───── Exercise material
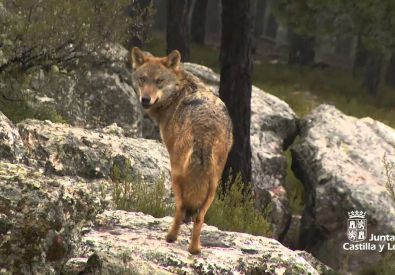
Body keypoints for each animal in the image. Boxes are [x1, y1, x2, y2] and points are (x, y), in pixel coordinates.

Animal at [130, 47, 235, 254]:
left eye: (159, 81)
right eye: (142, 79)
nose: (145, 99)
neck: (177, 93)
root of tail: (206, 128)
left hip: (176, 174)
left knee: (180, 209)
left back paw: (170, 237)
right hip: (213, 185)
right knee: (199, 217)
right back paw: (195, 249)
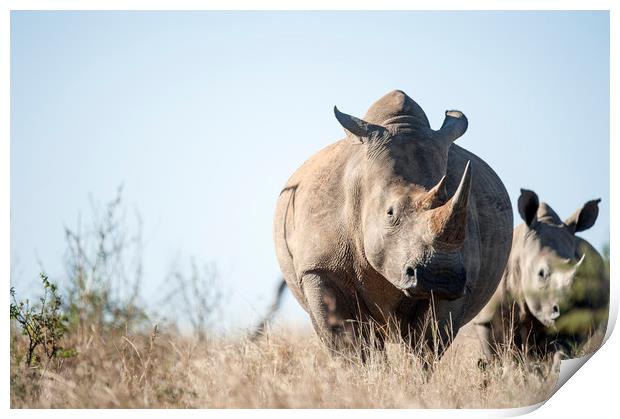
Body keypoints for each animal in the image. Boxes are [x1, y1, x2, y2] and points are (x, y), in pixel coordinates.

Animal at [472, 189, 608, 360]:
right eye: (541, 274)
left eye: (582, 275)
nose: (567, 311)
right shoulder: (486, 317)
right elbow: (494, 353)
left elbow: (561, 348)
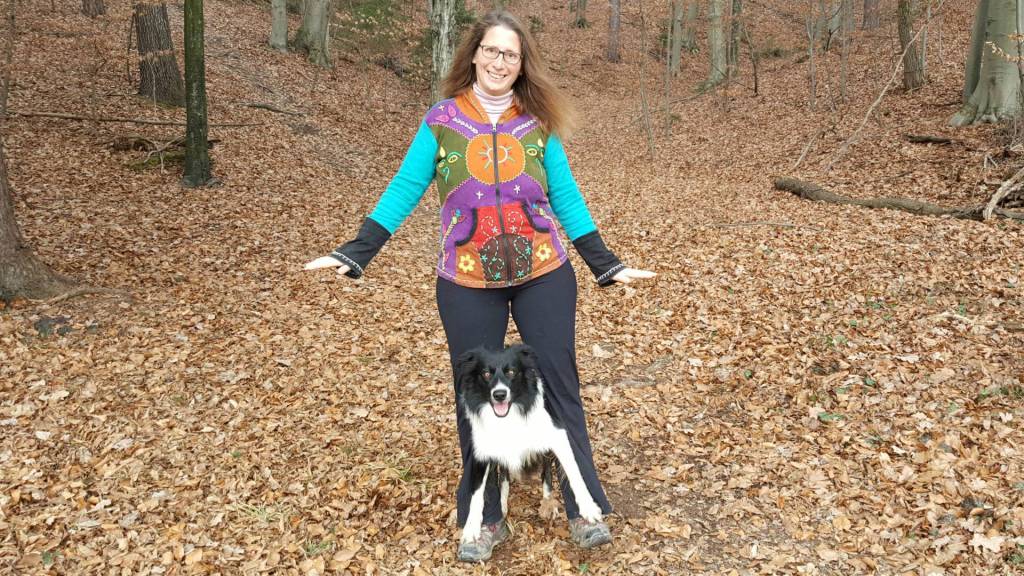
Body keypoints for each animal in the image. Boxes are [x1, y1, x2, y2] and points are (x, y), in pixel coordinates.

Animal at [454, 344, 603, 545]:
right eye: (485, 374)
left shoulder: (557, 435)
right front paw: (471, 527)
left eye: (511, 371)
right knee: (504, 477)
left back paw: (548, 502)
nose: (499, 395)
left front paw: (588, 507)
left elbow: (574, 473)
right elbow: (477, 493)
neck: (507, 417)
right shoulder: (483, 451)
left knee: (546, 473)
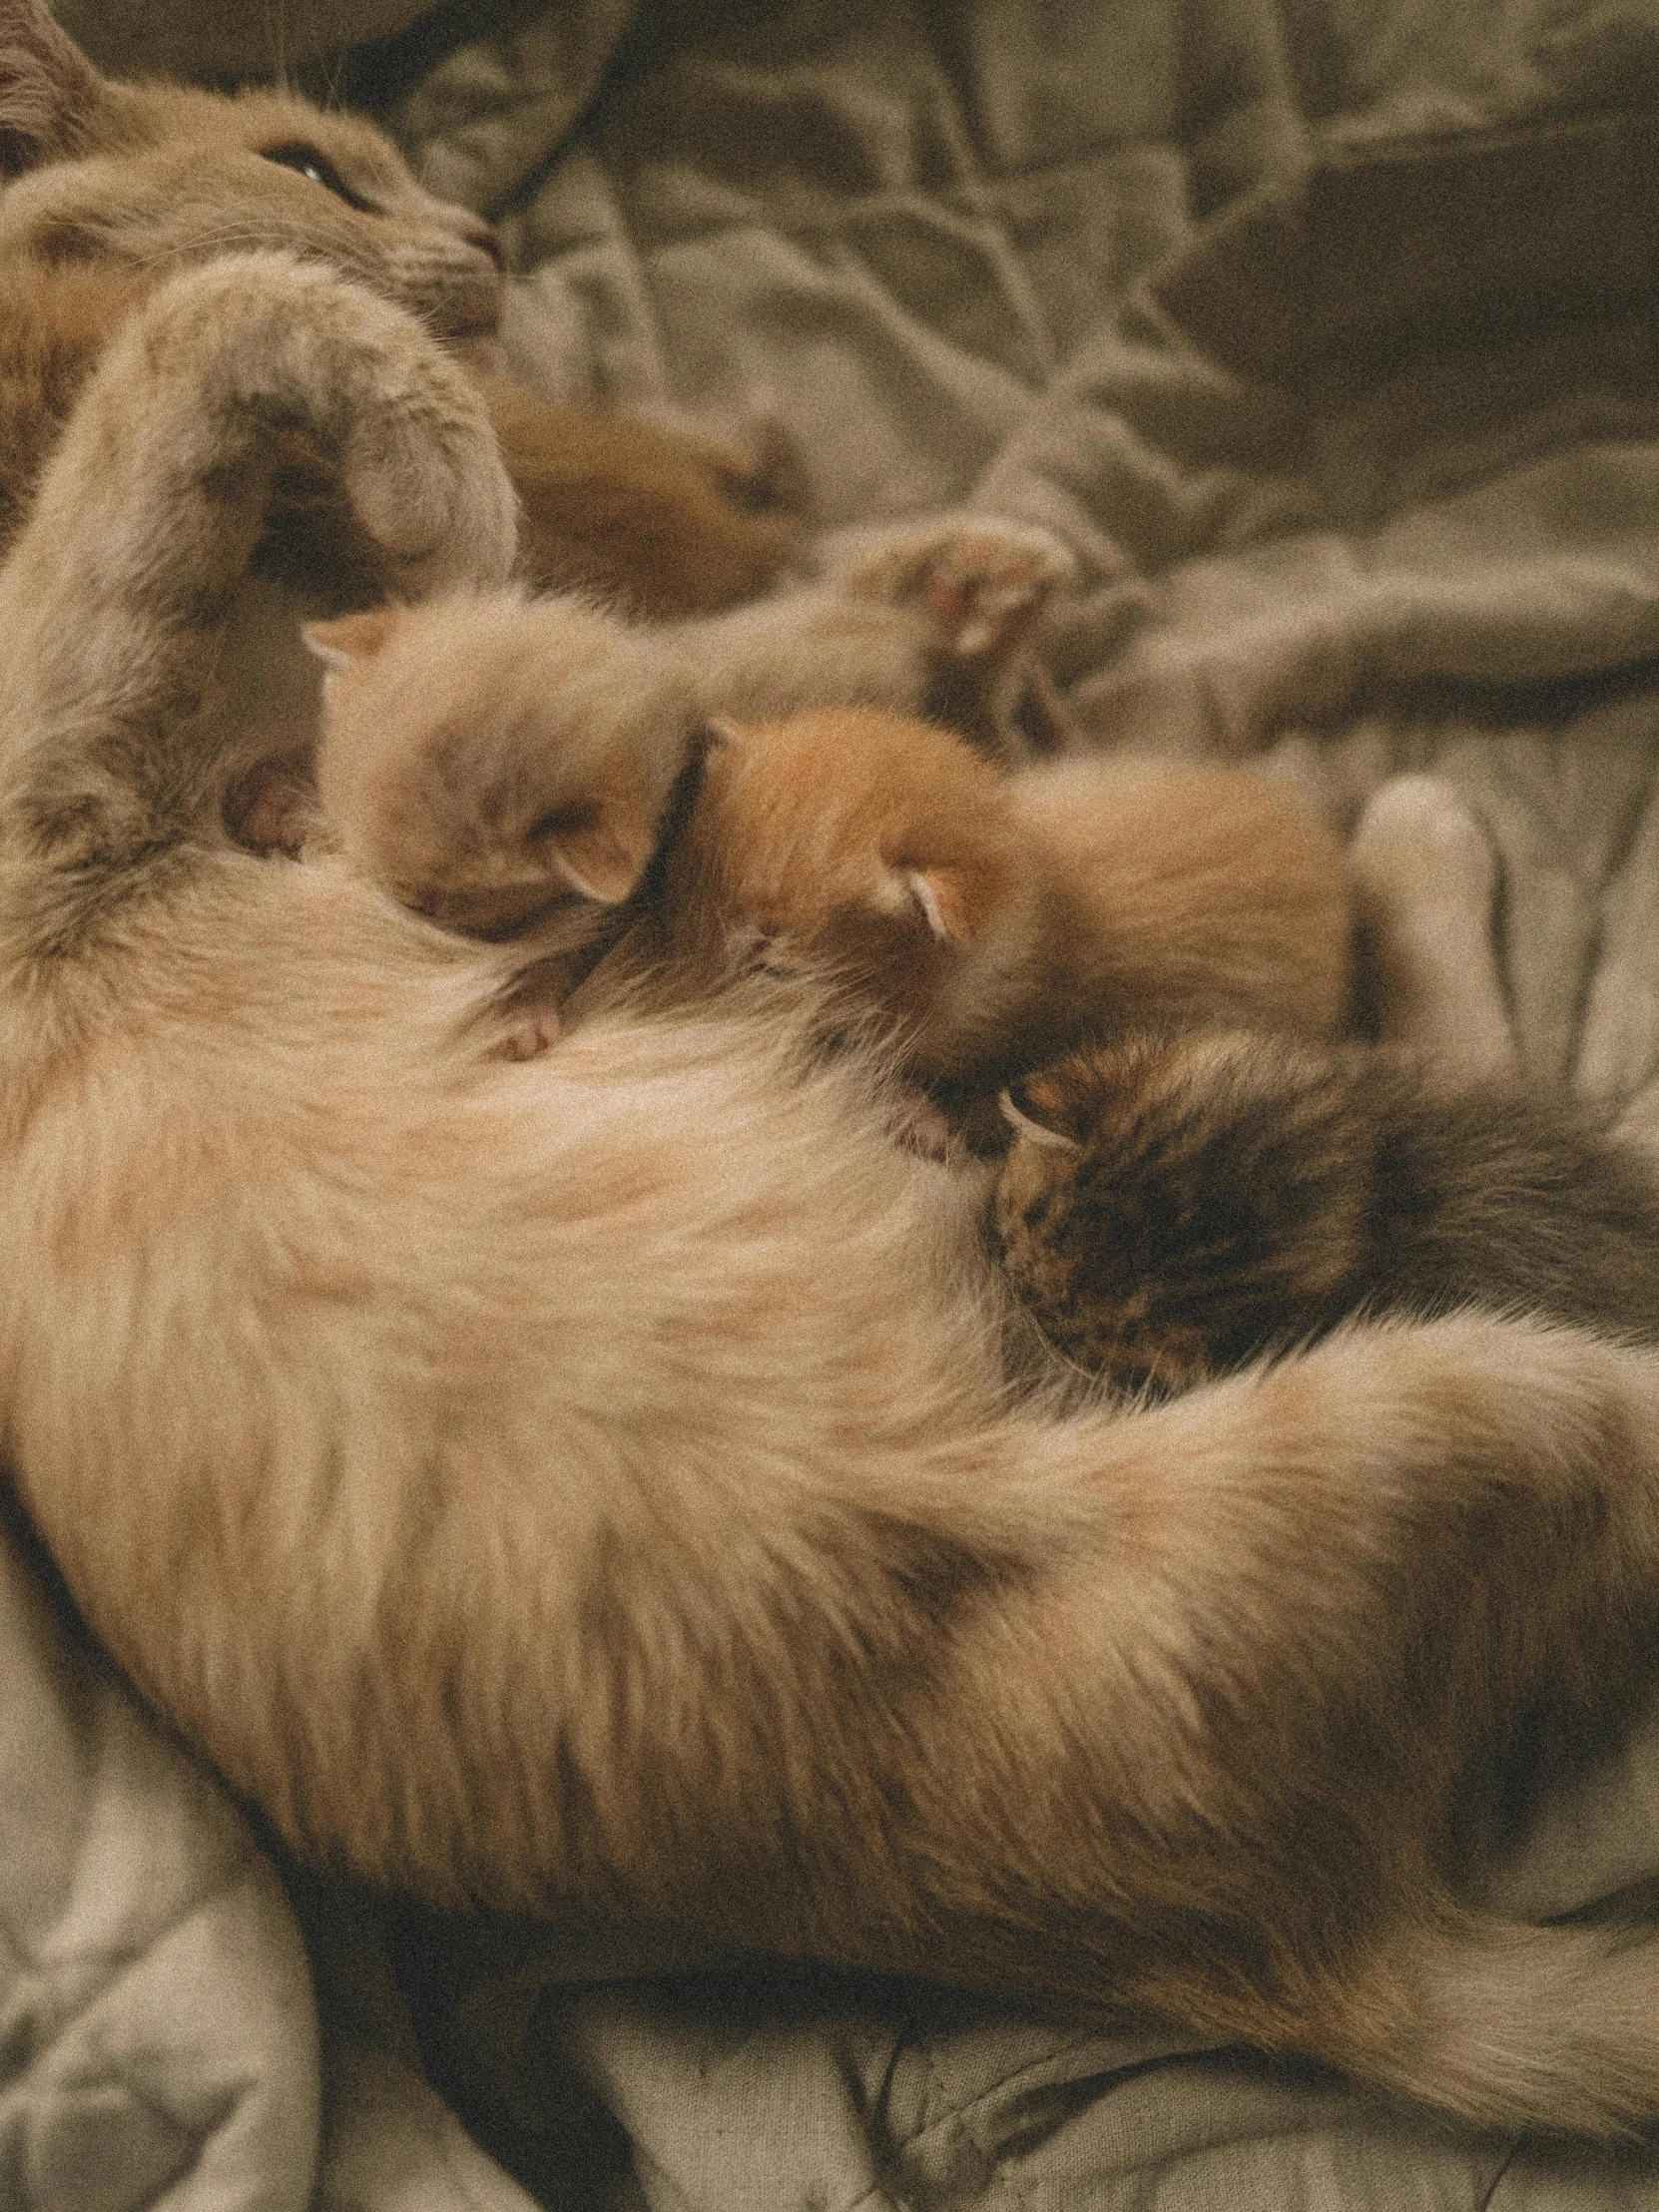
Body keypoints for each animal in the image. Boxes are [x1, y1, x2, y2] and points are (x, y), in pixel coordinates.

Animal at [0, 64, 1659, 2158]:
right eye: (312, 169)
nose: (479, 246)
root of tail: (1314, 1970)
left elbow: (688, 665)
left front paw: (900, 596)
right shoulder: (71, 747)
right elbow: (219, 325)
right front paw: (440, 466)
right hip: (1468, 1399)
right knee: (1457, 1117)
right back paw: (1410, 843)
──────────
- [Goal of the exercise]
Write out the material exactly as it stands, omitting every picture.

- [Output below]
Body keypoints for each animal in the image. Boxes are [x1, y1, x2, y2] and points are (x, y), in pixel coordinates.

Animal at [130, 47, 235, 254]:
left eye: (159, 81)
right eye: (142, 79)
nose: (145, 99)
neck: (177, 93)
root of tail: (206, 128)
left hip: (176, 174)
left knee: (180, 209)
left back paw: (170, 237)
right hip: (213, 185)
right knee: (199, 217)
right back paw: (195, 249)
Body keypoints for each animal in the image. Boxes are [x1, y1, x2, y2] and points are (x, y), in pixel coordinates.

Animal at [472, 189, 608, 360]:
right eye: (541, 274)
left eye: (582, 275)
nose: (567, 311)
right shoulder: (486, 317)
right elbow: (494, 353)
left elbow: (561, 348)
Body keypoints for each animal in the image. Boxes are [x1, y1, x2, y2] and points are (x, y), in pixel coordinates.

Animal at [454, 344, 603, 545]:
right eye: (485, 374)
left shoulder: (557, 435)
right front paw: (471, 527)
left eye: (511, 371)
right knee: (504, 477)
left back paw: (548, 502)
nose: (499, 395)
left front paw: (588, 507)
left elbow: (574, 473)
right elbow: (477, 493)
neck: (507, 417)
right shoulder: (483, 451)
left knee: (546, 473)
Body keypoints for each animal in the image. Boxes are [x1, y1, x2, y2] and points are (x, y), in pixel coordinates.

Animal at [0, 64, 1659, 2158]:
right eye: (312, 169)
nose: (479, 246)
root of tail: (1314, 1970)
left elbow: (688, 665)
left front paw: (900, 596)
right shoulder: (71, 747)
right elbow: (219, 325)
right front paw: (440, 466)
right hip: (1468, 1399)
right knee: (1457, 1117)
right back paw: (1410, 843)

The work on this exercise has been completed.